■ **CONSIGNE A**
Répondez aux questions suivantes à partir du texte sur Harlin Quist.
(i) Quels éléments allaient sublimer les images ?
(ii) Avec quelle psychanalyste Ruy-Vidal a-t-il eu un échange assez virulent ?
(iii) Quels problèmes sont mentionnés malgré le plaisir de travailler avec Harlin Quist ?
■ **CONSIGNE B**
Recopiez un passage du texte sur Harlin Quist, en commençant aux mots « C’est ce qu’a » et en vous arrêtant après les mots « de la provocation. ».

■ **TEXTE SOURCE**
◆ ◆ ◆ ◆

C’est ce qu’a continué à faire Harlin Quist avec nos livres. On était très enthousiastes, sachant que nos images allaient être sublimées par l’impression, la photogravure, ou le choix du papier. On avait une entière liberté. C’est d’ailleurs ce qui a été reproché: le fait qu’il ne s’agisse pas d’images spécifiques pour les enfants. On répondait que c’était des images pour tous. Ruy-Vidal avait même eu un échange assez virulent avec la psychanalyste Françoise Dolto à ce sujet… Il aimait dire qu’il n’y a pas de littérature pour enfants, mais qu’il y a la littérature. On suivait ça, en provoquant même un petit peu plus : tout nous était autorisé, ce pourquoi on aimait travailler avec Harlin Quist… Malgré les divers problèmes de paiements. Il y avait un plaisir de la provocation.

◆ ◆ ◆ ◆

■ **DONNÉES FOURNIES**

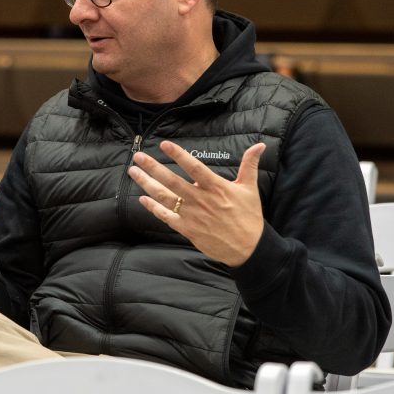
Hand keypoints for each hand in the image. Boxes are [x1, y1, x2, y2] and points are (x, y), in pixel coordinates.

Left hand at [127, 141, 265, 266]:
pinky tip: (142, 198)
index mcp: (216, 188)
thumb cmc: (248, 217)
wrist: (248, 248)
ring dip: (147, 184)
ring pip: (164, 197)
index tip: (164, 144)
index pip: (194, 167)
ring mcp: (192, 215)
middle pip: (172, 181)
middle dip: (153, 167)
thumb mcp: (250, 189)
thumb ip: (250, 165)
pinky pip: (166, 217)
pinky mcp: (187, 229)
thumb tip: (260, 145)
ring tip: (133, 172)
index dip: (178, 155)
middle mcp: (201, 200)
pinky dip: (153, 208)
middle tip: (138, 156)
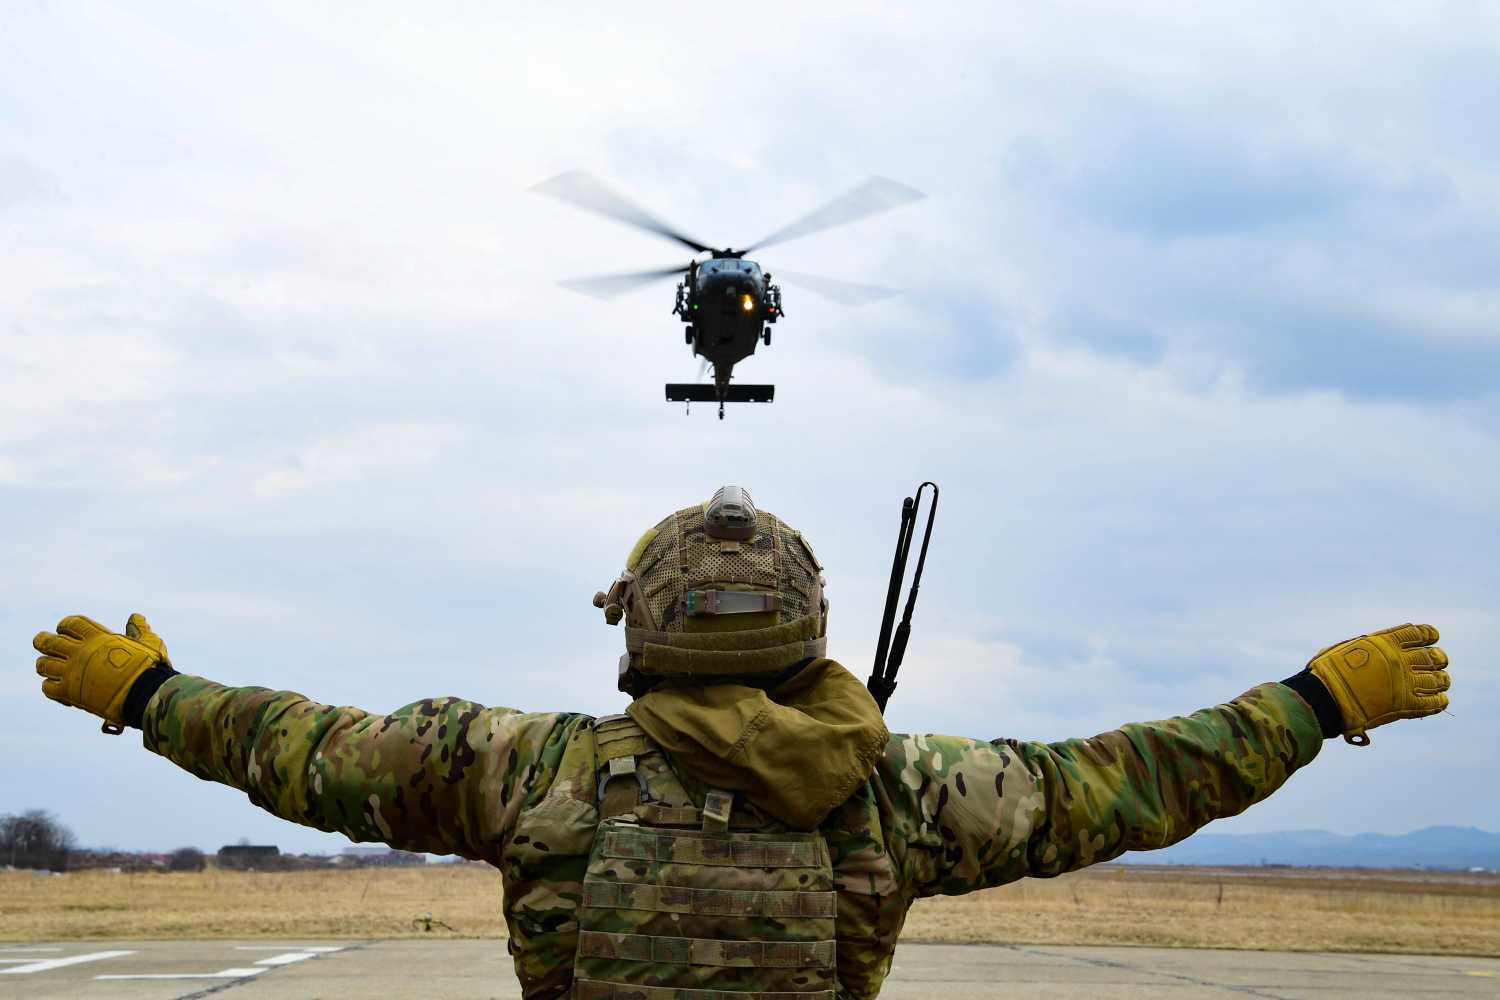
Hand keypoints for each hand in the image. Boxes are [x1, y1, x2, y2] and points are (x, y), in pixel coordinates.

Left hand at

◆ ◆ ◆ ◆

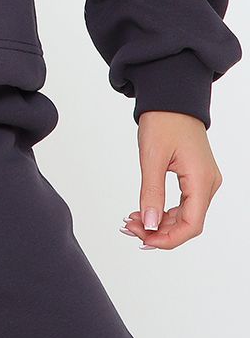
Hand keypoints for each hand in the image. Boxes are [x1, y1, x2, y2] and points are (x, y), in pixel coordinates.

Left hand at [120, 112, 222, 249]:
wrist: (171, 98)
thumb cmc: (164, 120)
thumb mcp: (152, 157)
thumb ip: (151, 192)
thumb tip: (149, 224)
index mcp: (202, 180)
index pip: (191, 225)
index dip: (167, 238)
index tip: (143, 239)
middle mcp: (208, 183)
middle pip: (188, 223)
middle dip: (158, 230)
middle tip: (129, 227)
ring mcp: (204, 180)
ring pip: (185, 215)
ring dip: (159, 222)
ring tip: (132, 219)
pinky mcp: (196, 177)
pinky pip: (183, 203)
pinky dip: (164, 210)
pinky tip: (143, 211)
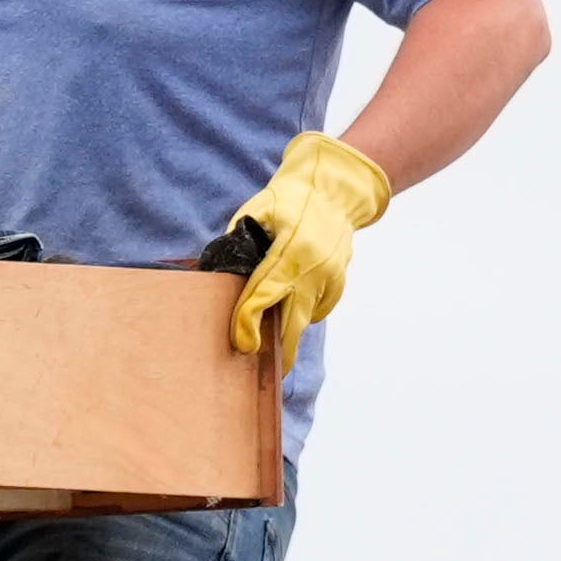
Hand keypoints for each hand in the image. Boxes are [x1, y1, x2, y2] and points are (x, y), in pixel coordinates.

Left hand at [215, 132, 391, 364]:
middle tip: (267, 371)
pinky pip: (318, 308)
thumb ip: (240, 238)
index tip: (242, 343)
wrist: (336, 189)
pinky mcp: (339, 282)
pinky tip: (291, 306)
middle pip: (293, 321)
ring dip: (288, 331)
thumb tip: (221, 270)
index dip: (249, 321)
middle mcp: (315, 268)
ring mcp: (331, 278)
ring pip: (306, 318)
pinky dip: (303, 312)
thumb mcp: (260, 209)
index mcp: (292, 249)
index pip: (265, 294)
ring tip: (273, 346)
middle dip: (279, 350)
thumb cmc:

◆ ◆ ◆ ◆

■ **CORRIGÉ RÉDIGÉ A**
(i) L’impression, la photogravure ou le choix du papier.
(ii) Françoise Dolto.
(iii) Divers problèmes de paiements.

■ **CORRIGÉ RÉDIGÉ B**
C’est ce qu’a continué à faire Harlin Quist avec nos livres. On était très enthousiastes, sachant que nos images allaient être sublimées par l’impression, la photogravure, ou le choix du papier. On avait une entière liberté. C’est d’ailleurs ce qui a été reproché: le fait qu’il ne s’agisse pas d’images spécifiques pour les enfants. On répondait que c’était des images pour tous. Ruy-Vidal avait même eu un échange assez virulent avec la psychanalyste Françoise Dolto à ce sujet… Il aimait dire qu’il n’y a pas de littérature pour enfants, mais qu’il y a la littérature. On suivait ça, en provoquant même un petit peu plus : tout nous était autorisé, ce pourquoi on aimait travailler avec Harlin Quist… Malgré les divers problèmes de paiements. Il y avait un plaisir de la provocation.